クラリスは、そんなふうに拳を握り、天井に向かって叫ぶ兄を冷たい視線で見つめると、
ぽいッ!
イグアスに向かって投げ捨てた。
そして、無表情で立ち上がり、
「兄友豚さん。そのゴミを片して置いてください。私は仕事に戻りますので」
「あ、ああ……分かった。だが。良いのか? ミス・クラリス」
「……っ!! タレム兄さん以外の豚野郎が私の名前を呼ばないでください。吐きそうになりますので」
「……おおう。相変わらずの塩対応。一応、オレの方が爵位が上なんだが」
「だから?」
「……」
立ち去っていく。
その背中を見送りながら、イグアスはタレムに呟く。
「あのゾクゾクする瞳。やっぱり良いな、ミス・クラリス。オレが貰っていいか?」
「駄目に決まってるだろう。俺の妹を変な目でみるんじゃねぇ!!」
「チッ。過保護な奴だな。ま、何時か振り向かせてやる。そうしたら文句はないよな?」
「そりゃそうだが……」
「見る目がないって?」
「……まあな」
「それは、タレムの方だ。あんなに健気で献身的な女の子は他にいないぞ」
「そうかな……そうなのかもな。じゃ、俺のハーレムに加えるか」
「妹に手を出すな!」
「親友の妹にも手を出すな!」
「「義妹だから――」」
そんなこと言い合いながら、タレムとイグアスは診療所の外に出る。
外はしっかりと夕暮れに変わっており、今から何かをするには晩かった。
そのため、二人はすぐに解散することになる。
「とにかくだ。タレム。順位戦で五回勝てば騎士になれるんだ。敗北の数は関係ない。腐るなよ?」
「分かってるさ。腐ってる暇なんてない! 俺はハーレムを築くんだから」
「そうか……ならいいんだ」
この時、長年、一緒にやってきたイグアスには、タレムが相当落ち込んで居るのは気づいていた。

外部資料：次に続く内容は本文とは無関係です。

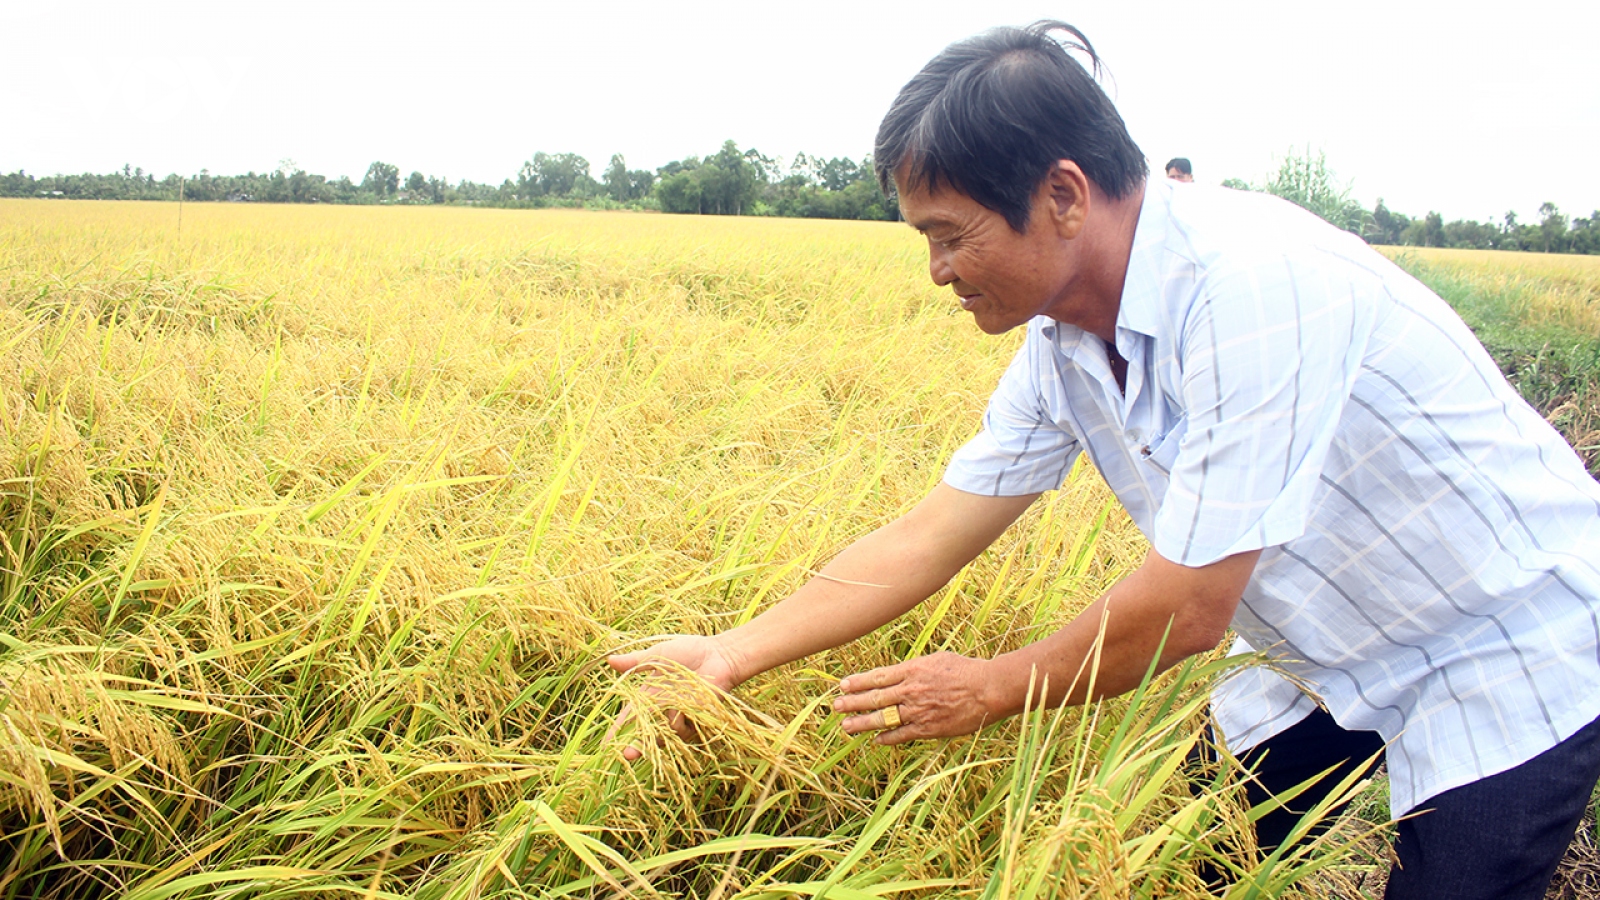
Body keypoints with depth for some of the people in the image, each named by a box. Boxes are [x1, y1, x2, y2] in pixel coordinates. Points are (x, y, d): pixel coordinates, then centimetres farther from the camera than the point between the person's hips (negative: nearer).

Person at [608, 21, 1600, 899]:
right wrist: (737, 650, -7)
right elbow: (929, 540, -4)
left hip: (1517, 650, -6)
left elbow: (1187, 607, -31)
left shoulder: (1249, 283, -34)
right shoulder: (1063, 343, -8)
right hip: (1341, 662, 6)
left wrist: (995, 689, -15)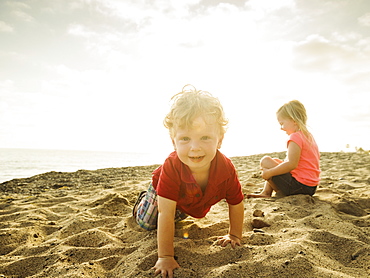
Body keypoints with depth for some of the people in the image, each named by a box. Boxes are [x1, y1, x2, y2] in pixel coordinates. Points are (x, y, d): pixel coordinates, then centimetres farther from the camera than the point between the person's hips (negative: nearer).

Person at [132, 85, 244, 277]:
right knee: (146, 223, 17)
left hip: (192, 203, 3)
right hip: (162, 191, -3)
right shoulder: (171, 167, -49)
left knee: (177, 217, 33)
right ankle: (143, 199, 43)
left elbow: (236, 204, -21)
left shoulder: (226, 169, -41)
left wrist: (234, 236, -10)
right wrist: (165, 257, -40)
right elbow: (165, 215, -44)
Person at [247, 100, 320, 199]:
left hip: (299, 185, -11)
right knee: (275, 161, 21)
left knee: (265, 161, -8)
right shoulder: (308, 135, 14)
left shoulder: (295, 137, -17)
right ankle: (265, 192, 16)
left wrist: (269, 173, -18)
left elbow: (292, 164, -27)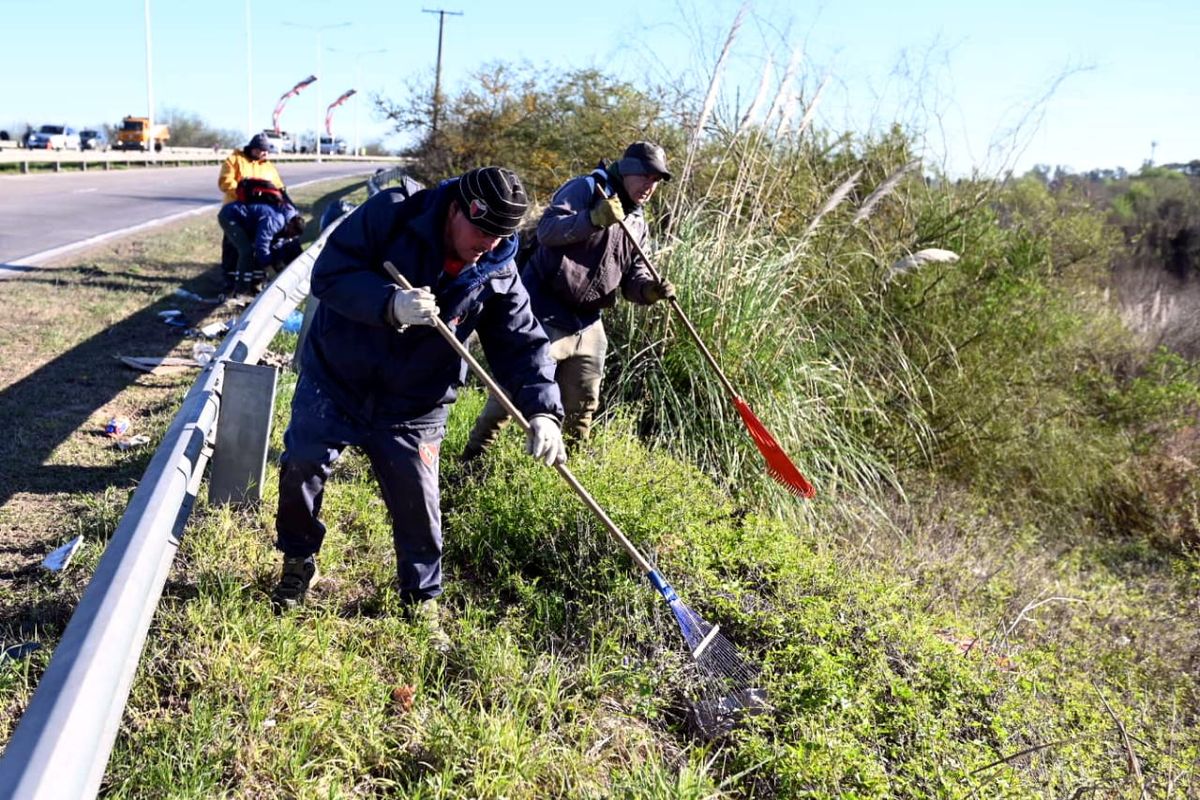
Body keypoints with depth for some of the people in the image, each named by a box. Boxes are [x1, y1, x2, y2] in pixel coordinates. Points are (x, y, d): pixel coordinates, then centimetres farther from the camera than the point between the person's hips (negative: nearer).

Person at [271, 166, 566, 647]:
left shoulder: (497, 274, -10)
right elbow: (328, 274, -21)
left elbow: (522, 343, -9)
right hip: (334, 382, -1)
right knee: (300, 471, 5)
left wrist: (541, 411, -24)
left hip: (412, 409, 1)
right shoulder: (391, 215, -18)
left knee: (418, 505, 4)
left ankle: (422, 600, 27)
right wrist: (390, 303, -38)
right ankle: (298, 565, 34)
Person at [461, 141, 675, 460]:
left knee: (584, 401, 15)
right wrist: (595, 218, -34)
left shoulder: (638, 224, 15)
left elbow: (633, 277, 11)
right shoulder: (586, 189, -8)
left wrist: (649, 289, -11)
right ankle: (473, 453, 7)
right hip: (545, 314, -7)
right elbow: (547, 229, -22)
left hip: (587, 324, 7)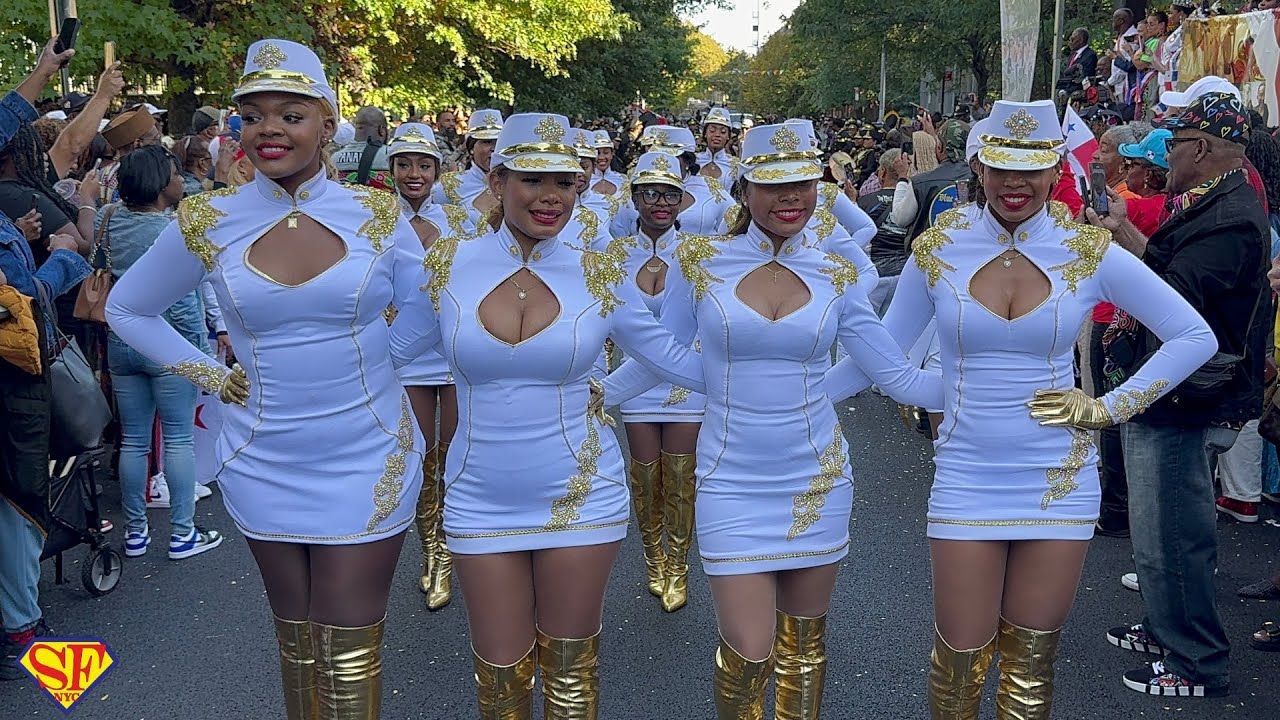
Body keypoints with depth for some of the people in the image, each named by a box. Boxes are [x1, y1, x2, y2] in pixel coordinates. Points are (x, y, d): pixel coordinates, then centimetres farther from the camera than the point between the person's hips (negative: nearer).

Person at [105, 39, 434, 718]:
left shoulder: (376, 215, -5)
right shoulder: (208, 222, -4)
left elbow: (425, 316, 8)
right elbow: (126, 309, 11)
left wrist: (374, 361, -3)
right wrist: (211, 376, 3)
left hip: (367, 459, -1)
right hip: (266, 462, 1)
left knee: (351, 657, 4)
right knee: (295, 640, 17)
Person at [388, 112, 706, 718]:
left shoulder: (598, 274, -6)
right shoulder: (449, 266, -6)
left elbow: (670, 357, 3)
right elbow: (384, 348, 3)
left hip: (581, 495, 0)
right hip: (481, 501, 1)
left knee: (570, 664, 17)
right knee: (500, 670, 13)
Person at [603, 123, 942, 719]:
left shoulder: (837, 277, 0)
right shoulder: (700, 262, -5)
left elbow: (899, 376, 3)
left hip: (816, 477, 2)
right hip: (733, 480, -2)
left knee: (804, 642, 15)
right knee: (748, 653, -2)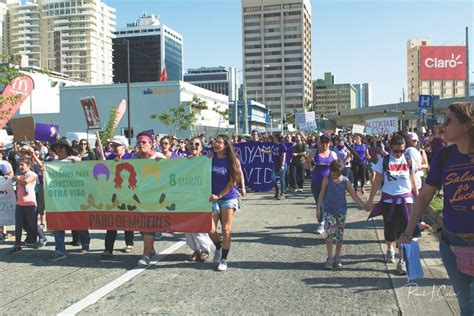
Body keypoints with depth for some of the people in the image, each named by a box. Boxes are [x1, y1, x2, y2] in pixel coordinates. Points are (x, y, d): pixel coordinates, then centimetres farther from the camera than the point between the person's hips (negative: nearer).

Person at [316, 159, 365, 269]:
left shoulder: (345, 181, 0)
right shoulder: (327, 180, -4)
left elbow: (353, 194, 1)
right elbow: (321, 194, 0)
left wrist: (362, 205, -7)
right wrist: (318, 208, -2)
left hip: (341, 211, 2)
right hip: (329, 211, -2)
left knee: (339, 235, 8)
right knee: (329, 233, -9)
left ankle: (337, 258, 20)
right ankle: (329, 258, -1)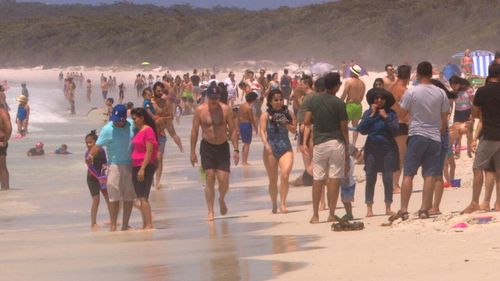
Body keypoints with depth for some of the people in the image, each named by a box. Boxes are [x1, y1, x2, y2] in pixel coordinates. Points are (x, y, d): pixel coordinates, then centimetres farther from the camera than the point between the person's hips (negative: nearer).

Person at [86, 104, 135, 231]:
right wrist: (90, 155, -31)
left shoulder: (132, 125, -1)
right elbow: (98, 145, -17)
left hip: (131, 165, 4)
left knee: (129, 197, 7)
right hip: (114, 165, -4)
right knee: (114, 197, -6)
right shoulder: (107, 129, -12)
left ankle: (125, 224, 14)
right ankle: (113, 225, -3)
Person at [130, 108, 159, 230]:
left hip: (145, 167, -9)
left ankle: (149, 225, -12)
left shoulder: (148, 130, -11)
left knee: (143, 197, -12)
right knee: (141, 198, 10)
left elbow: (149, 151, -17)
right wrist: (137, 168, 14)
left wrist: (143, 168, -21)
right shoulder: (139, 131, 16)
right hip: (136, 167, 9)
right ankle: (145, 225, 13)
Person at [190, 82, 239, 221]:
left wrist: (236, 149, -6)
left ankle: (221, 200, 29)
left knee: (224, 180, -4)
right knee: (210, 179, -5)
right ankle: (210, 211, 1)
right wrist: (193, 152, -1)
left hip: (223, 147, 1)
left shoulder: (226, 109, -5)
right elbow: (194, 131, 1)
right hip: (207, 147, -1)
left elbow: (233, 130, 0)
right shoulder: (200, 110, -5)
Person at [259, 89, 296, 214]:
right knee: (273, 180, 6)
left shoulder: (287, 113, 6)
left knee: (285, 175, -20)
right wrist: (266, 144, -25)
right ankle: (274, 204, 23)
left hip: (286, 148, 0)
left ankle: (283, 203, -16)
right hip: (271, 149, 0)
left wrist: (285, 123, -14)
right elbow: (262, 131, -9)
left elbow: (294, 130, 4)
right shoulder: (266, 115, 1)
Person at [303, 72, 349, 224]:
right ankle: (331, 214, 0)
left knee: (317, 180, 7)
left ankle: (315, 215, 8)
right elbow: (344, 128, -4)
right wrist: (347, 148, 5)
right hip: (336, 143, -3)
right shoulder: (339, 103, -7)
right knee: (334, 179, 0)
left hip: (319, 143, 3)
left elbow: (306, 121, -2)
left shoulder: (313, 100, 2)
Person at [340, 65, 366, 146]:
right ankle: (354, 143, 12)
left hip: (350, 105, -5)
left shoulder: (349, 82, -13)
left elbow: (344, 95, -12)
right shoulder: (362, 83, 3)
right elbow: (362, 97, 10)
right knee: (355, 125, 12)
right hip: (358, 105, 5)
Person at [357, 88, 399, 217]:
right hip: (372, 149, 1)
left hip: (388, 149, -1)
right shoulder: (368, 113, 7)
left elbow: (395, 129, -6)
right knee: (370, 179, -2)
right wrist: (371, 116, -9)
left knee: (388, 179, 0)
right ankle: (369, 208, 0)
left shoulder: (391, 113, 4)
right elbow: (361, 129, -5)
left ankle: (388, 208, 7)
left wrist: (386, 117, -12)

順位戦、百連敗。アルザリア帝国史に残る連敗記録を更新し続けるタレムにも、制限時間がある。
アルザリア帝国学院騎士科の規定では、高等部一年以内に、騎士の資格を取れなければ退学処分となるのだ。
そして、今は、九月。つまり、このままでは単純に、あと半年で退学になってしまう。
長期休暇を含めれば……もっと少ない。
「あっ! タレム」
「なんだよ、いきなり?」
「……いや、何かタレムに言うことがあった気がするんだが……何だっけ?」
「俺に聞かれても、わからないけど……忘れたんならたいした事じゃないんじゃないか?」
「そうだな。……じゃ、また」
「うん。また」
……たいした事ではないんじゃないか?
そんな適当に流した事を後悔するのは、意外とすぐであった。